Desvendando o Protocolo de Certificação
A proposta de nova certificação visa garantir que os bovinos enviados para a União Europeia não tenham recebido antimicrobianos durante seu ciclo de vida. O protocolo exige a validação de uma certificadora credenciada, planos de tratamento sanitário e nutricional adequados, além da inspeção das fazendas e emissão de certificados em um prazo máximo de sete dias.
- Certificadora credenciada
- Planos sanitários e nutricionais
- Inspeção em fazendas
- Emissão de certificados em até 7 dias
A Genial considera essa iniciativa um dos caminhos técnicos para reabilitar as exportações brasileiras para a Europa. Entretanto, é essencial ressaltar que, embora essa medida ajude a melhorar o acesso, ela não elimina o risco de ruptura de fornecimento no curto prazo.

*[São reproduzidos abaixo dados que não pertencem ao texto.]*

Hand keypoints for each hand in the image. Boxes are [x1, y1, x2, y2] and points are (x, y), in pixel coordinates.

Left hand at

O Desafio do Certificado e o Prazo de Validade
Com a nova certificação, fica evidente a pressão sobre os produtores para que cumpram as exigências a tempo. O relatório enfatiza que, com zero propriedades certificadas e o prazo se esgotando, o protocolo não evitará a ruptura programada para 3 de setembro.
Carne Brasileira: Nem Todos São Afetados da Mesma Forma
É importante entender que o impacto do veto não se distribui uniformemente. Um dos principais obstáculos é a monensina, um medicamento comum em dietas de confinamento. Portanto, a situação afeta principalmente a produção bovina em sistema de confinamento.

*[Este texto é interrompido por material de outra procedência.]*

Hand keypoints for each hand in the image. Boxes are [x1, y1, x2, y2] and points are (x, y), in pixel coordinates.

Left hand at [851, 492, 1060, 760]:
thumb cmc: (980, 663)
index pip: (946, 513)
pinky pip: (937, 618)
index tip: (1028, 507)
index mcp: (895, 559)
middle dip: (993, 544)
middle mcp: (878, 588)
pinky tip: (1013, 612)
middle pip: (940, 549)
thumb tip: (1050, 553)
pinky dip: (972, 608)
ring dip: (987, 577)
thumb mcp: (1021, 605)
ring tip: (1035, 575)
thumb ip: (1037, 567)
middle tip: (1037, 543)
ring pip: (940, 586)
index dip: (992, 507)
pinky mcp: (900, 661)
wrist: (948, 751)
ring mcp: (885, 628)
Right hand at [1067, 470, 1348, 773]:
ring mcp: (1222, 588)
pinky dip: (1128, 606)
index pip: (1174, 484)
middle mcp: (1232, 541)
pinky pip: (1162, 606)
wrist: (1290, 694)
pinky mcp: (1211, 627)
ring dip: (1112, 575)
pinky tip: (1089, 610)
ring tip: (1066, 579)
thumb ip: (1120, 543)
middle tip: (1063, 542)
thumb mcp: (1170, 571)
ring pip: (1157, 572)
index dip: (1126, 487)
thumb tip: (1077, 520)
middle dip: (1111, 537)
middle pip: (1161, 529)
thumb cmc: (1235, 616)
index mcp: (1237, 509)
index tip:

Essa realidade favorece empresas com operações em outros países. Por exemplo, a Minerva possui uma operação significativa fora do Brasil, o que a protege de algumas dessas restrições. A JBS também se beneficia por sua presença global. Já no caso da MBRF, a situação requer mais atenção, visto que o protocolo é focado apenas na carne bovina, deixando a produção de aves mais vulnerável.
O Que Esperar da Demanda Externa? Uma Análise do Cenário
A Genial prevê que o impacto agregado deve ser gerenciável, enfatizando que o problema é mais sobre mix e margem do que volume total. Isso porque, as exportações direcionadas a mercados premium, como a cota Hilton, são as mais afetadas.
Outro ponto crítico é o cenário da China. O veto europeu vem coincidir com a baixa da cota chinesa, afetando embarques fora da cota entre agosto e setembro. A combinação dessas duas questões pode criar uma pressão significativa no acesso ao mercado, resultando em uma maior realocação de carne para o mercado interno e outros compradores, como os Estados Unidos.
- Expectativa de encaminhamento de carne para o mercado interno
- Possibilidade de queda nos preços da arroba
O Caminho à Frente: O Papel da Certificação
Em vista de todos esses desafios, a Genial mantém uma perspectiva prudente. O cenário mais provável aponta para um acordo parcial ou um adiamento da aplicação rigorosa das novas regras, possibilitando uma recertificação ao longo do segundo semestre. O impacto sobre o EBITDA setorial deve ser modesto, mas dependente de um fator crucial: a velocidade de certificação.
Para empresas como a JBS, a MBRF e a Minerva, esse veto à carne brasileira dependerá, ressoando a ideia simples e poderosa: a agilidade na certificação é a chave para a superação desse desafio.
Pensamentos Finais e Reflexões
Diante de toda essa circunstância, fica a reflexão para o produtor e o mercado: como se adaptará o setor diante desse novo cenário? A urgência das novas regulamentações e a responsabilidade em se adequar se tornaram mais cruciais do que nunca. É um momento que exige união, adaptação e visão estratégica para não apenas sobreviver, mas prosperar neste ambiente desafiador.